シーソーのような不思議なSHELF
神田武志「unbalance」

「SHELFに納まっているもの」

比重の全く違う、木と金物とが釣り合うシーソーのような不思議なSHELF「UNBALANCE」。これが、私たちの担当した什器です。片側にはお酒、反対側には書籍を置き、棚が傾いたり、水平をとったりするという動きで、「息抜きと仕事」「遊びと教養」といった生活のバランスを表現するため、この什器には可動する機構が不可欠でした。

幅180cmの大きさ、なおかつ重さもある棚。その動きを制御するために、什器中央のドラム型の限られた収納スペースに機構を納めるのは、知識や経験のないわれわれにとって、全く先の見えない課題でした。

それでも、シーソーや天秤などの動きを研究し、さまざまな機械部品のカタログを読みあさることで生まれた機構のアイデアを、制作会社や部品メーカー、デザイナーの方々と何度も話し合い、修正しながら、カタチになっていきました。完成間近で機構がうまく動作しなかったときは、周囲の想いをカタチにできなかった不甲斐なさに涙を流したこともありました。

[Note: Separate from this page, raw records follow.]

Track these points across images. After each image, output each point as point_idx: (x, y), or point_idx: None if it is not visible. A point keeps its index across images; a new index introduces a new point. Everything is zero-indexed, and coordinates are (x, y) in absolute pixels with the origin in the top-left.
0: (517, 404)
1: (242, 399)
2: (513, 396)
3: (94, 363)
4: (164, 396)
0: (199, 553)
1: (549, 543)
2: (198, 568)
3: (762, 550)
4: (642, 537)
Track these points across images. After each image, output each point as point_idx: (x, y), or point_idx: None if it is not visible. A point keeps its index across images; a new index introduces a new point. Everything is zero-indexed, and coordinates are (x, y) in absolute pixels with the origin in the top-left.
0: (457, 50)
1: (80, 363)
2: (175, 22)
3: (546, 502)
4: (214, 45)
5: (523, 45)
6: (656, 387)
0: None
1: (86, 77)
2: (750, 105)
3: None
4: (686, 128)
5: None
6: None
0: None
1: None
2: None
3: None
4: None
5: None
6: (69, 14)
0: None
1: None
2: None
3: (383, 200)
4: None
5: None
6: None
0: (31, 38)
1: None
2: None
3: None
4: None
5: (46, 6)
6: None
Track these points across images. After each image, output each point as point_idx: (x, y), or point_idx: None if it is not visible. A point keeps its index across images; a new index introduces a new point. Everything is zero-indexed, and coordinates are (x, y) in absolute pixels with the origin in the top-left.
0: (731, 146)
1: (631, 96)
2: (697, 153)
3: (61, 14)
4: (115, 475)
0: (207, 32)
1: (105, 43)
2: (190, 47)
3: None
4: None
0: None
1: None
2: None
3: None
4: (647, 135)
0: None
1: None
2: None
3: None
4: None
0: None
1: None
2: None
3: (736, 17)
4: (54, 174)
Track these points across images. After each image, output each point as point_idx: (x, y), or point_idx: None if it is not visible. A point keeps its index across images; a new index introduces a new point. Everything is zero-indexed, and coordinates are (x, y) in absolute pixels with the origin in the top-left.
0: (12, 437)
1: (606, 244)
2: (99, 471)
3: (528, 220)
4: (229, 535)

什器製作を通して“想いをカタチにする”という行為がどれほど難しく、どれだけ多くの人の努力の上に成り立っているかを知り、だからこそ感じられる達成感を実感しました。ドラム型の収納部には、上下10cmわずかの揺れを生み出す機構と一緒に、そんな熱い想いが納まっています。(文/加藤竜八、文化空間事業部 事業企画部 プランナー)

「unbalance」
デザイン:神田武志(丹青社)
協力会社:(株)木下製作所 ほか
撮影:kenpo

展示や内装の設計・施工を手がける丹青社が、2009 年から新入社員教育の一環として行っている「SHELF制作研修」。本連載では、研修に参加された丹青社の方々に、それぞれの作品について語っていただきます。また、この研修成果については、20119月27日(火)〜10月5日(水)までアクシスギャラリーで開催された「人づくりプロジェクト SHELF展」において、展示報告されました。